_Activity_
Where the data below has the string "down", return the whole line.

_Extracted records_
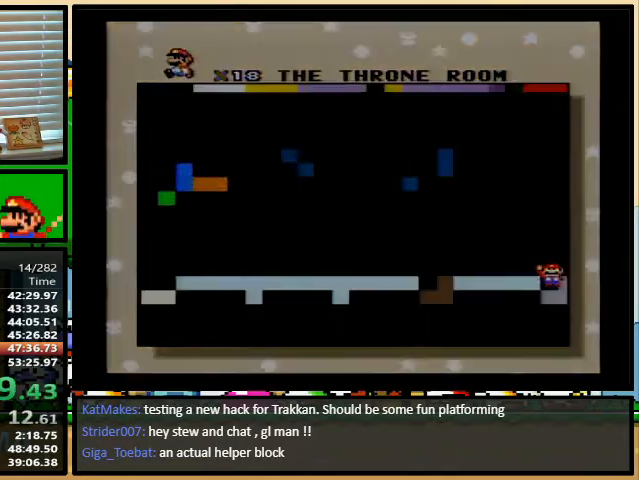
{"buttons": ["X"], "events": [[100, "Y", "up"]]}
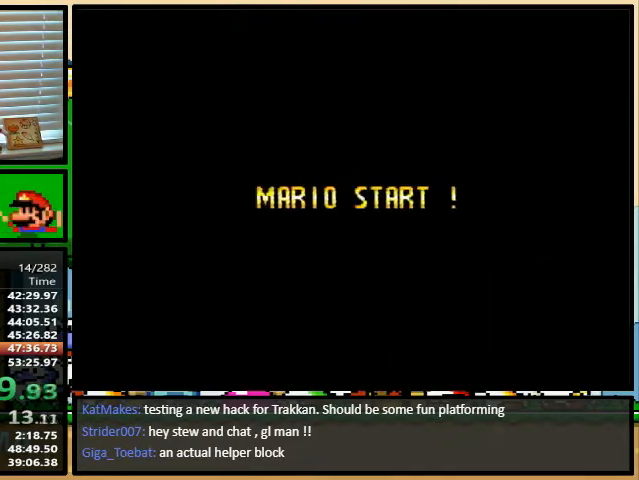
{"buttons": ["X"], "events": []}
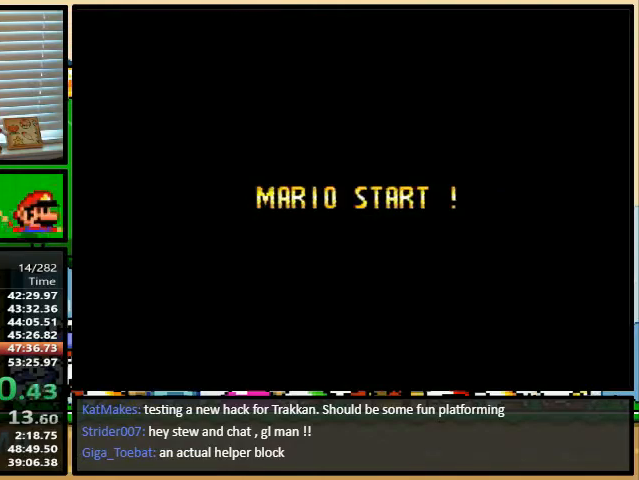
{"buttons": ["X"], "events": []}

==

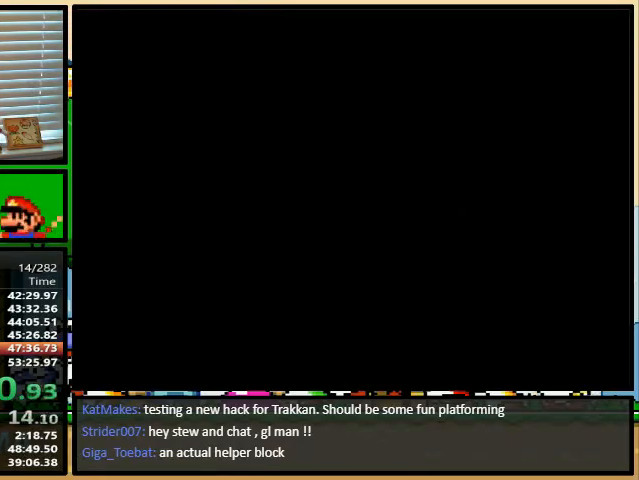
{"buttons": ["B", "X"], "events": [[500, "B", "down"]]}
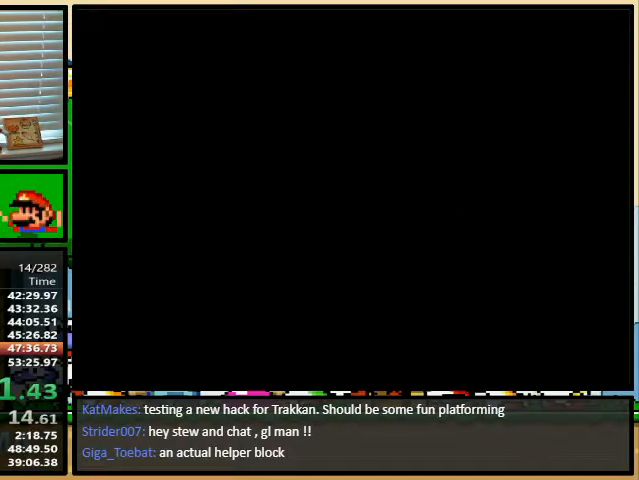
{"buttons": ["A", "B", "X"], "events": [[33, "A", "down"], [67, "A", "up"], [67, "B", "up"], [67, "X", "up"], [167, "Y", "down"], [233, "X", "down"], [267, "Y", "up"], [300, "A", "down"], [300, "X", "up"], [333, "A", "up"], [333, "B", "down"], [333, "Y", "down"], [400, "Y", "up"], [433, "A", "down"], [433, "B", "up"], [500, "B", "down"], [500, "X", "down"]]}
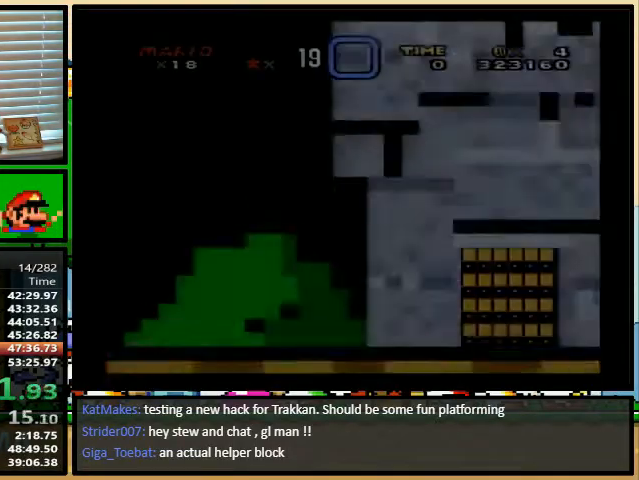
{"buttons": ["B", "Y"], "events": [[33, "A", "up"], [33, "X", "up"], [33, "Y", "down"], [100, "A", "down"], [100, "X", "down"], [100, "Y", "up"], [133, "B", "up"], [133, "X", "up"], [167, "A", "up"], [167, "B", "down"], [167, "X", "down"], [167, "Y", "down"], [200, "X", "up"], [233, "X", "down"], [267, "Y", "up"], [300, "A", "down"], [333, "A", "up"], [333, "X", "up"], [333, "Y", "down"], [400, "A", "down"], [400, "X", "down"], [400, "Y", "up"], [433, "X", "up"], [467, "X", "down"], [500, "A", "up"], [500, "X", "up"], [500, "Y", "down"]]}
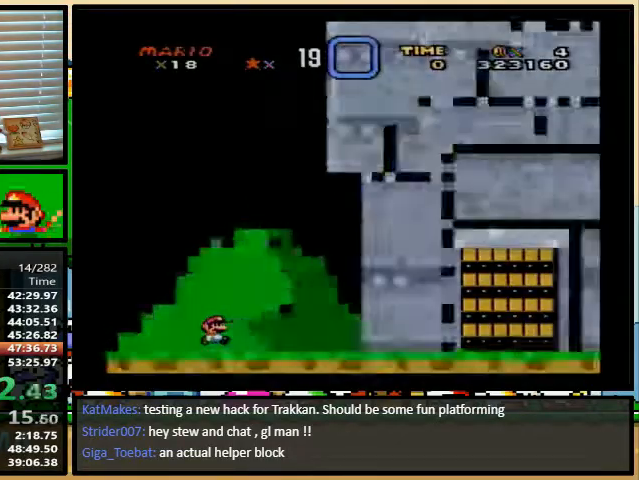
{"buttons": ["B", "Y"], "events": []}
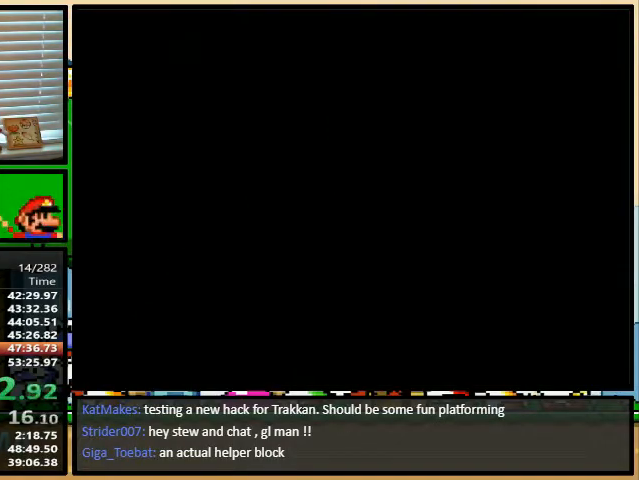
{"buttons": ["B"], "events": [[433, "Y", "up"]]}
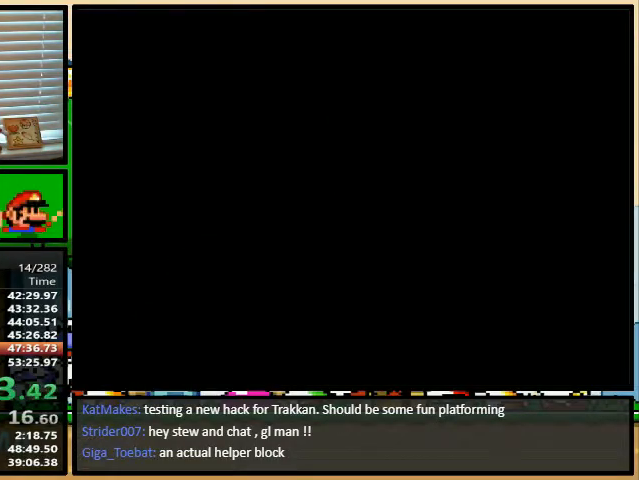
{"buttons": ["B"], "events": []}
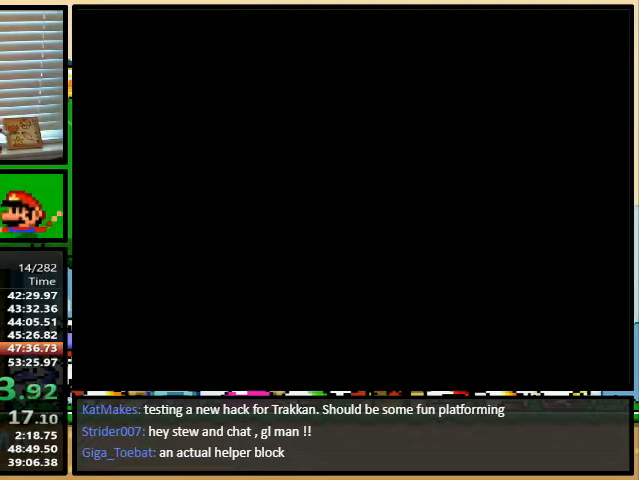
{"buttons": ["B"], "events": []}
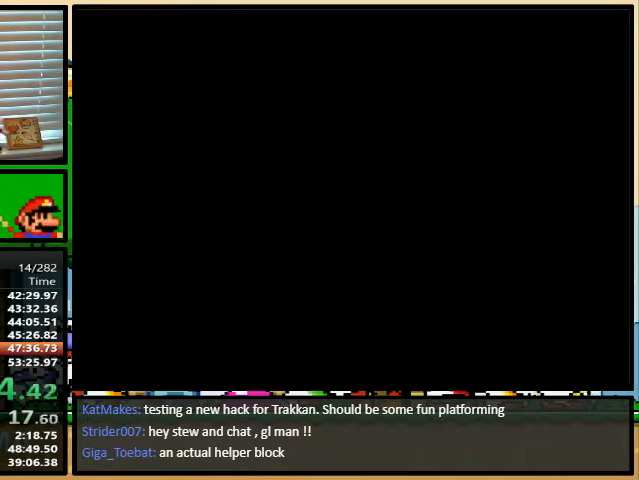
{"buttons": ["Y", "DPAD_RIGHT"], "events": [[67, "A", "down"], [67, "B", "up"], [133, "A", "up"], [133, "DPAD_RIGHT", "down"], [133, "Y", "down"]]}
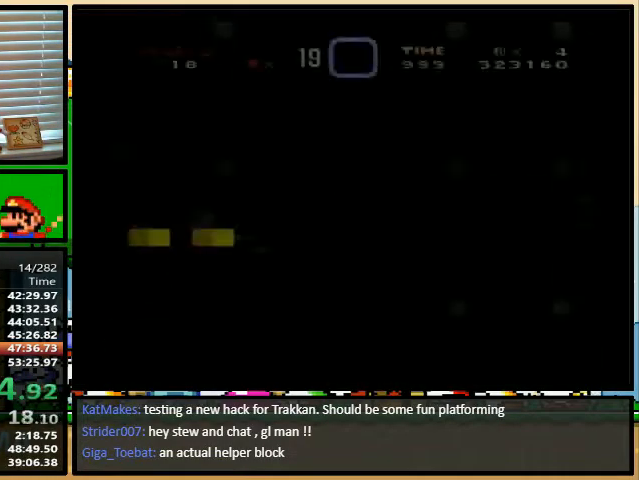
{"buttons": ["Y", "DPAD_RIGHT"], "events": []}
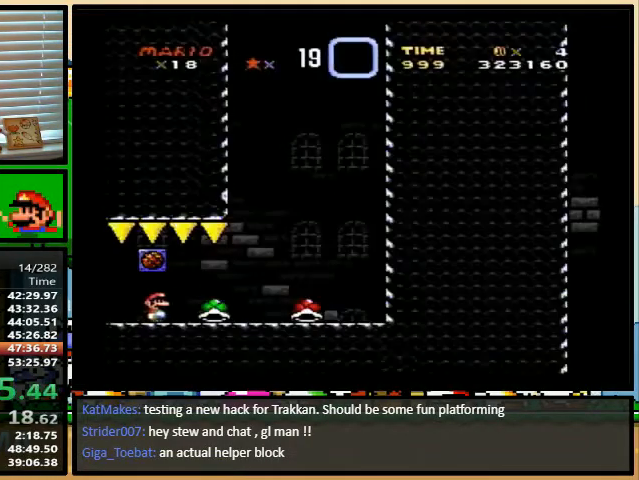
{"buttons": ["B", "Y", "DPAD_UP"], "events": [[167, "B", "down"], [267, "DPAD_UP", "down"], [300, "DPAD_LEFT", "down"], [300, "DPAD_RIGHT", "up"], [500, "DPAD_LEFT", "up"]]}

_Exercise response_
{"buttons": ["B", "X"], "events": [[500, "B", "down"]]}
{"buttons": ["A", "B", "X"], "events": [[33, "A", "down"], [67, "A", "up"], [67, "B", "up"], [67, "X", "up"], [167, "Y", "down"], [233, "X", "down"], [267, "Y", "up"], [300, "A", "down"], [300, "X", "up"], [333, "A", "up"], [333, "B", "down"], [333, "Y", "down"], [400, "Y", "up"], [433, "A", "down"], [433, "B", "up"], [500, "B", "down"], [500, "X", "down"]]}
{"buttons": ["B", "Y"], "events": [[33, "A", "up"], [33, "X", "up"], [33, "Y", "down"], [100, "A", "down"], [100, "X", "down"], [100, "Y", "up"], [133, "B", "up"], [133, "X", "up"], [167, "A", "up"], [167, "B", "down"], [167, "X", "down"], [167, "Y", "down"], [200, "X", "up"], [233, "X", "down"], [267, "Y", "up"], [300, "A", "down"], [333, "A", "up"], [333, "X", "up"], [333, "Y", "down"], [400, "A", "down"], [400, "X", "down"], [400, "Y", "up"], [433, "X", "up"], [467, "X", "down"], [500, "A", "up"], [500, "X", "up"], [500, "Y", "down"]]}
{"buttons": ["Y", "DPAD_RIGHT"], "events": [[67, "A", "down"], [67, "B", "up"], [133, "A", "up"], [133, "DPAD_RIGHT", "down"], [133, "Y", "down"]]}
{"buttons": ["B", "Y", "DPAD_UP"], "events": [[167, "B", "down"], [267, "DPAD_UP", "down"], [300, "DPAD_LEFT", "down"], [300, "DPAD_RIGHT", "up"], [500, "DPAD_LEFT", "up"]]}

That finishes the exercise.